Du bist jetzt Chefin einer ganzen Verwaltung.

Ich stell mir das sehr schwer vor. Es wird dazu gehören, daß ich mit vielen Menschen darüber rede. Aber ich freu mich auch ein bißchen darauf. Ich weiß, daß zumindest ein Bereich sich auch darauf freut, vielleicht neue Verwaltungsstrukturen zu erhalten und kreativ mitgestalten zu dürfen. Es sollte versucht werden, die ganze dirigistische Verwaltungsebene aufzubrechen, was innergesetzlich und außergesetzlich mit aller Vorsicht möglich sein wird. Um die Verwaltung untereinander flexibler zu machen, die Motivation dadurch zu stärken und auch die betroffenen Gruppen, die ja von dieser Verwaltungsebene tangiert sind, ebenfalls zu motivieren.

Dein Leben wird sich nun, als Senatorin sicherlich verändern.

Was den Streß und die Anstrengung angeht sicherlich, nicht was mein sonstiges Dasein betrifft. Ich werde weder mein äußeres noch mein inneres Leben verändern. Ich lebe in Frauenbezügen, mit einer Frau zusammen, und freue mich darauf, mit vielen Frauen - nicht zuletzt auch mit den Männern - zusammen zu arbeiten.

Du bist plötzlich herausgegangen aus deinem Alltag, auch aus deiner Anonymität. Du kannst jetzt nicht mehr einfach in die Kneipe gehen.

Das habe ich noch gar nicht realisiert, das ist mir an einem Beispiel aufgefallen, als ich aus dem Rathaus komme und in eine Kneipe will. Plötzlich bleibt jemand auf der Straße stehen, greift mich an der Hand und sagt, das ist ja die Anne Klein, herzlichen Glückwunsch. Ich war völlig erstarrt und guckte und machte mir plötzlich klar, jetzt kennen dich alle Leute auf der Straße. Das jagt erstmal etwas Furcht ein.

Wirst du dich anders anziehen?

Nein das werde ich in keinem Fall tun. Höchstens bei ganz großen Ausnahmesituationen, wo es sowas wie Kleiderzwang gibt, aber da wird man sehen müssen, ob man es durchsetzen kann, diese Rituale ein Stück aufzubrechen.

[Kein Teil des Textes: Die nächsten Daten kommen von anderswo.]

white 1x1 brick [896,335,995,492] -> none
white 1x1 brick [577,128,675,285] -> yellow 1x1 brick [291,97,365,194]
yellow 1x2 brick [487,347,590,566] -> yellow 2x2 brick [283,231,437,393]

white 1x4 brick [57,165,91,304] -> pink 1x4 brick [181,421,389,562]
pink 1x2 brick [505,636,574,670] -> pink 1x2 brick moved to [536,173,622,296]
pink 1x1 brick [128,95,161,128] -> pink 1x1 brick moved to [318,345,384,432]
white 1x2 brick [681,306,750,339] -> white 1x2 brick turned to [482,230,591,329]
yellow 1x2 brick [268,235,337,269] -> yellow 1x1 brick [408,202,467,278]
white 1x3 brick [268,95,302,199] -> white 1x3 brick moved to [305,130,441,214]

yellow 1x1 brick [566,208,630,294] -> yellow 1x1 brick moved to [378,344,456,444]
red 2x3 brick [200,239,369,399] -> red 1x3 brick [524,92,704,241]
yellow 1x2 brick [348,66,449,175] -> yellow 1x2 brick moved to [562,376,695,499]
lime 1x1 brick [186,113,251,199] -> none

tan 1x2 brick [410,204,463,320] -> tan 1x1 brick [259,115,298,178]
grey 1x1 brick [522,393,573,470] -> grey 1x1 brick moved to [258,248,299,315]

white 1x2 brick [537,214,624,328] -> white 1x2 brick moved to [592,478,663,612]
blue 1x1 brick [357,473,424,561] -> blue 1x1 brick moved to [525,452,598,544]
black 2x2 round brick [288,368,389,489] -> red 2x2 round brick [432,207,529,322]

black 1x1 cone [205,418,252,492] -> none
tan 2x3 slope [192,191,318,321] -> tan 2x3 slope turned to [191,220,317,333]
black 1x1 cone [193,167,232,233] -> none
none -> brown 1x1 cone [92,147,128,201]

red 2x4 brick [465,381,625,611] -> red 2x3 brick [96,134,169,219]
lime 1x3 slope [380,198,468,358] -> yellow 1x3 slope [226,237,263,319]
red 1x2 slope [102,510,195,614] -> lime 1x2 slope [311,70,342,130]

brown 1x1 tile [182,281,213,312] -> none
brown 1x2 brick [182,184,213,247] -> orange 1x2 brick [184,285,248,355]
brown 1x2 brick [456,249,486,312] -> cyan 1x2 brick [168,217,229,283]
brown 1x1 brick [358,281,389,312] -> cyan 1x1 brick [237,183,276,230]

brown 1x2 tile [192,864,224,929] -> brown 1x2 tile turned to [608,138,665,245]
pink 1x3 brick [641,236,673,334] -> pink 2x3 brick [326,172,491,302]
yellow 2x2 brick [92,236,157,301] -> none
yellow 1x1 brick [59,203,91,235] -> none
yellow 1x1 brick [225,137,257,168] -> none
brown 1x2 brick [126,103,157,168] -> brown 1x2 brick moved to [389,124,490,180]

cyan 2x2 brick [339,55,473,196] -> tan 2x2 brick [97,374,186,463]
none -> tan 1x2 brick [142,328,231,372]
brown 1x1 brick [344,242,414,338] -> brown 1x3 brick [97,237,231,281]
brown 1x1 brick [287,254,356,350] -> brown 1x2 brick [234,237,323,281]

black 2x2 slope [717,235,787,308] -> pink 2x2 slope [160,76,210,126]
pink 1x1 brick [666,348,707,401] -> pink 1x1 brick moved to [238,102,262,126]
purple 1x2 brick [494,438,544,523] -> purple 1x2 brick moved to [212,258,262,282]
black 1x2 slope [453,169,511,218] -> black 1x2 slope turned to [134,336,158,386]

Ich will U-Bahn fahren, Bus fahren, in die Kneipe gehen. Was mit dem Dienstwagen ist, müssen wir uns überlegen. Wenn man mal ein Auto braucht, könnte ich mir auch ein solarbetriebenes kleines Autochen vorstellen. Oder ein Fahrrad mit einem kleinen Ding drauf, wo wir unsere Papiere reinstecken.